* [Task objective]: Update the data below by rewriting its lines with "catalogue" changed to "catalog" and everything else left as it is. Omit the pictures from your answer.

* [Task material]:
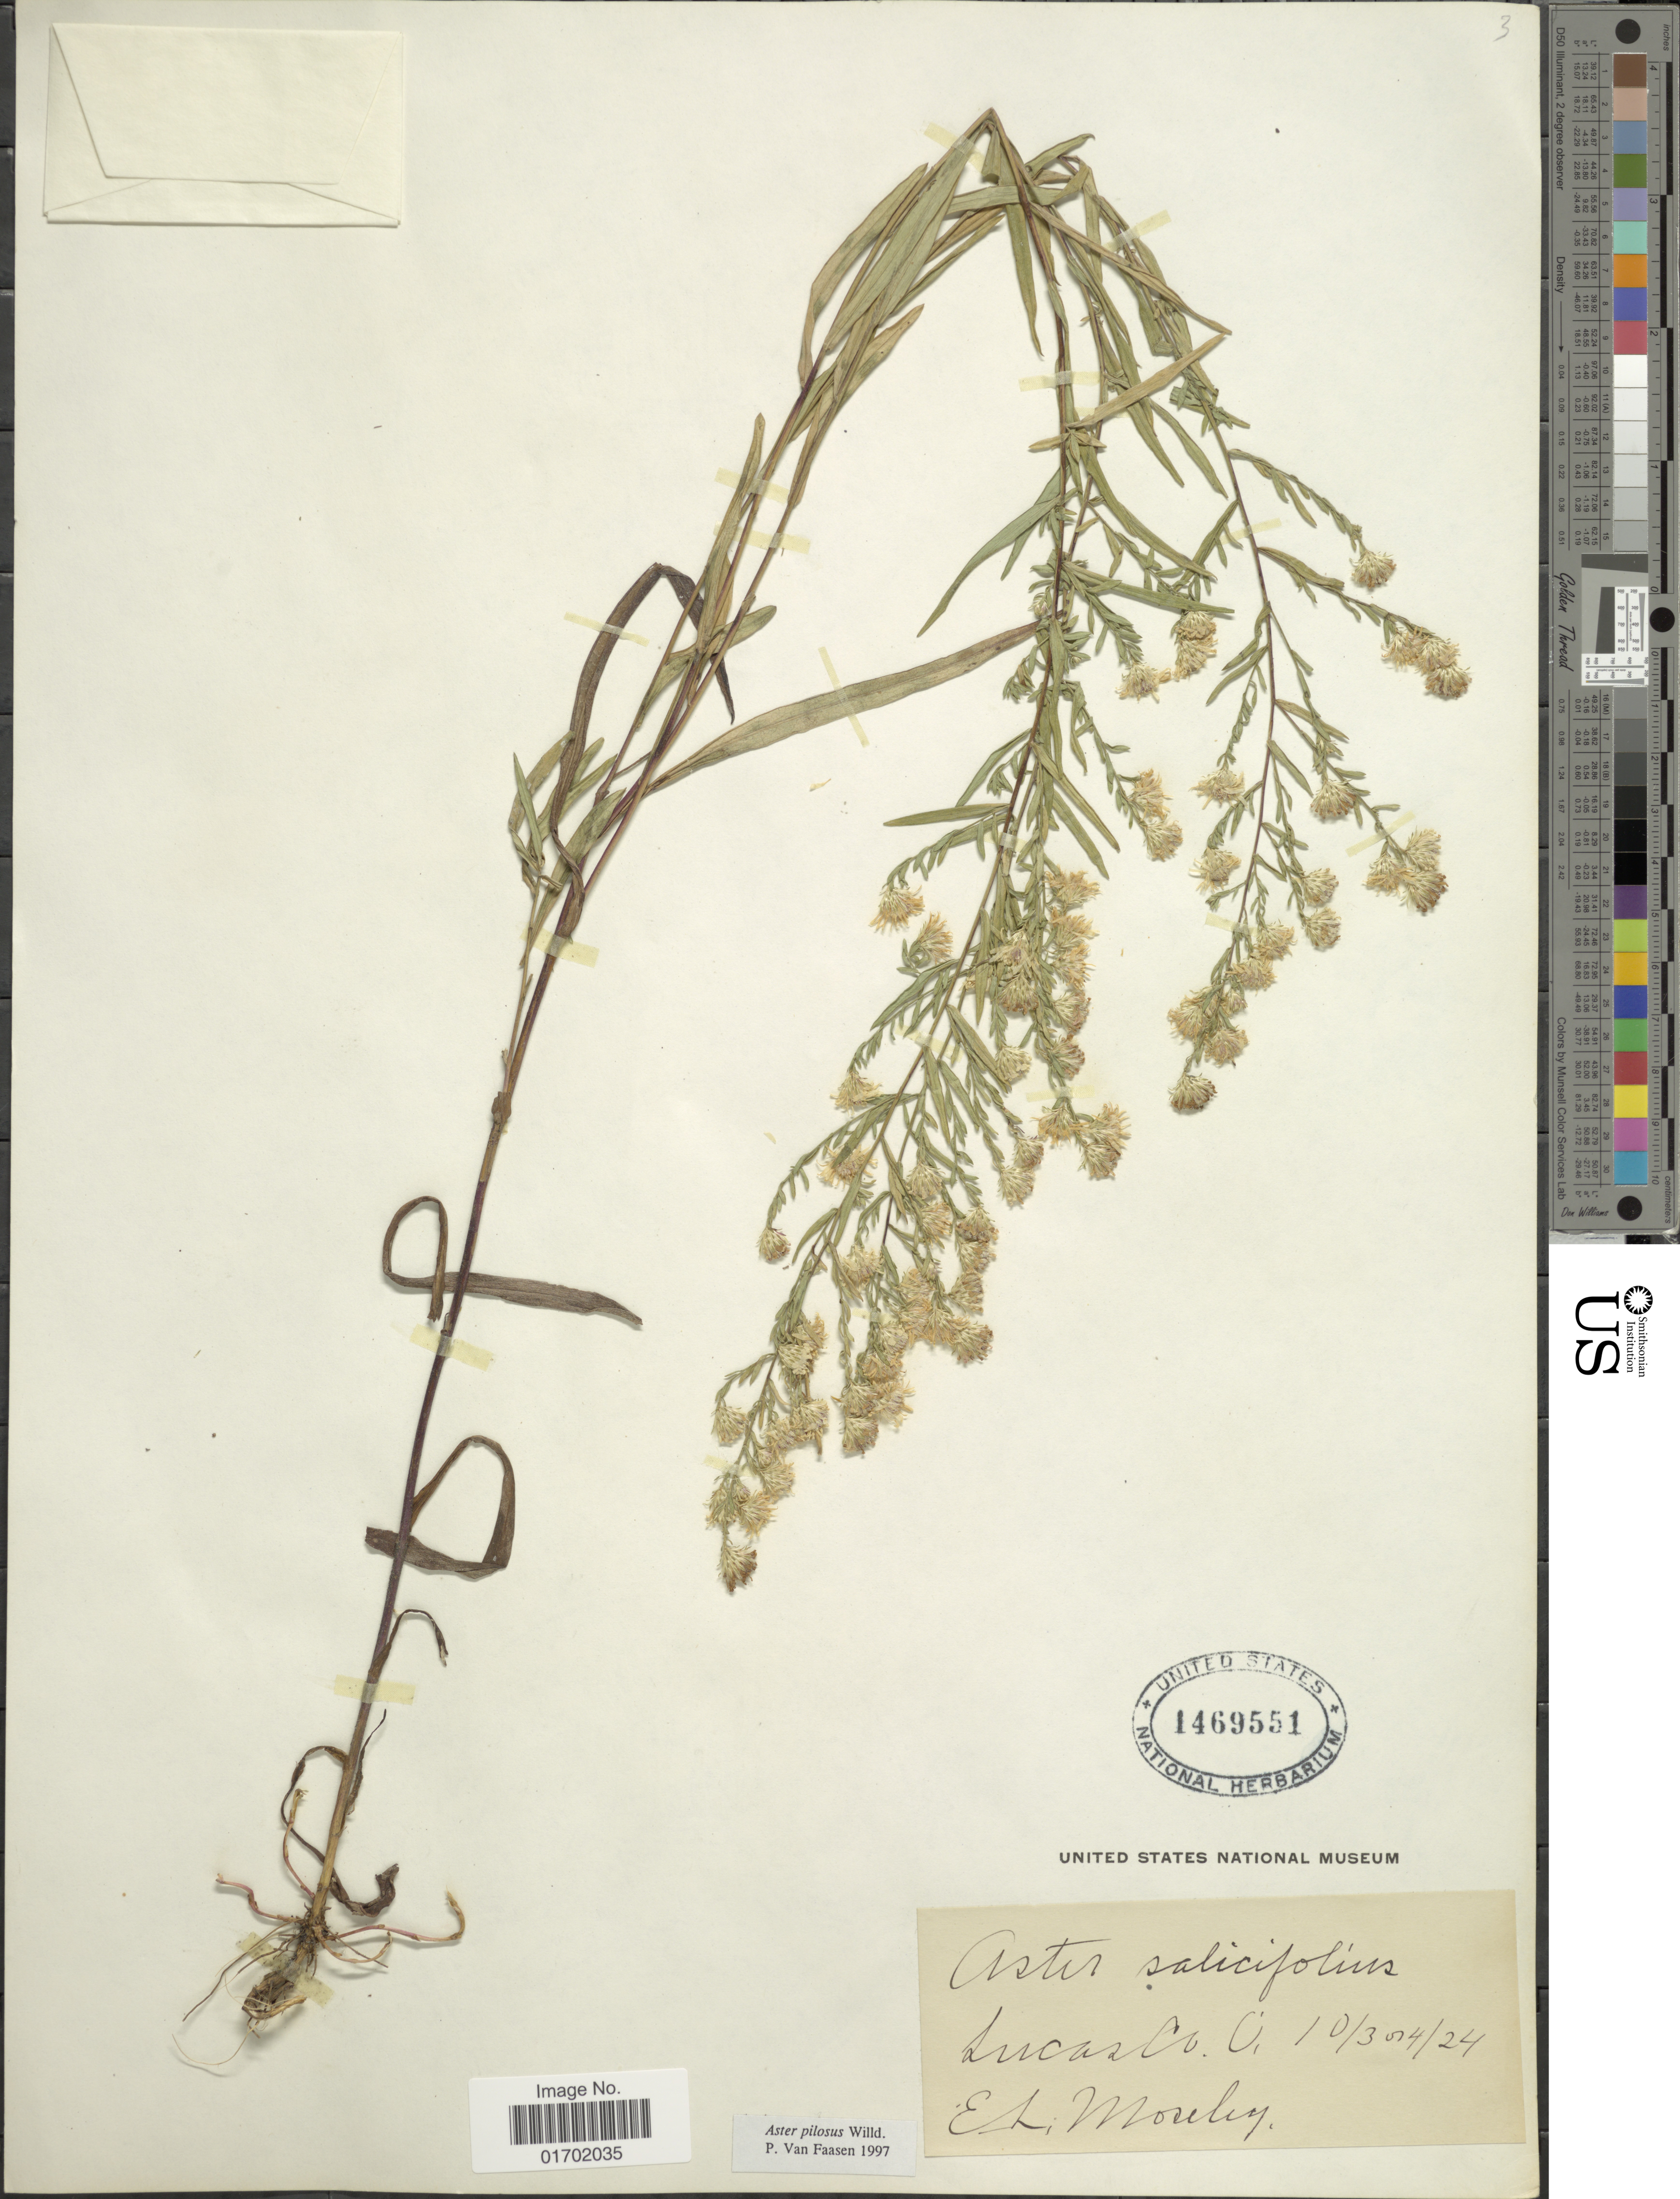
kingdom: Plantae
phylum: Tracheophyta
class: Magnoliopsida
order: Asterales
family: Asteraceae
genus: Symphyotrichum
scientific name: Symphyotrichum pilosum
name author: (Willd.) G.L. Nesom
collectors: E. Moseley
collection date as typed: Transcribed d/m/y: 3/10/24 to 4/10/24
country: United States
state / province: Ohio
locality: Lucas Co.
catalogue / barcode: US 1469551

* [Solution below]:
kingdom: Plantae
phylum: Tracheophyta
class: Magnoliopsida
order: Asterales
family: Asteraceae
genus: Symphyotrichum
scientific name: Symphyotrichum pilosum
name author: (Willd.) G.L. Nesom
collectors: E. Moseley
collection date as typed: Transcribed d/m/y: 3/10/24 to 4/10/24
country: United States
state / province: Ohio
locality: Lucas Co.
catalog / barcode: US 1469551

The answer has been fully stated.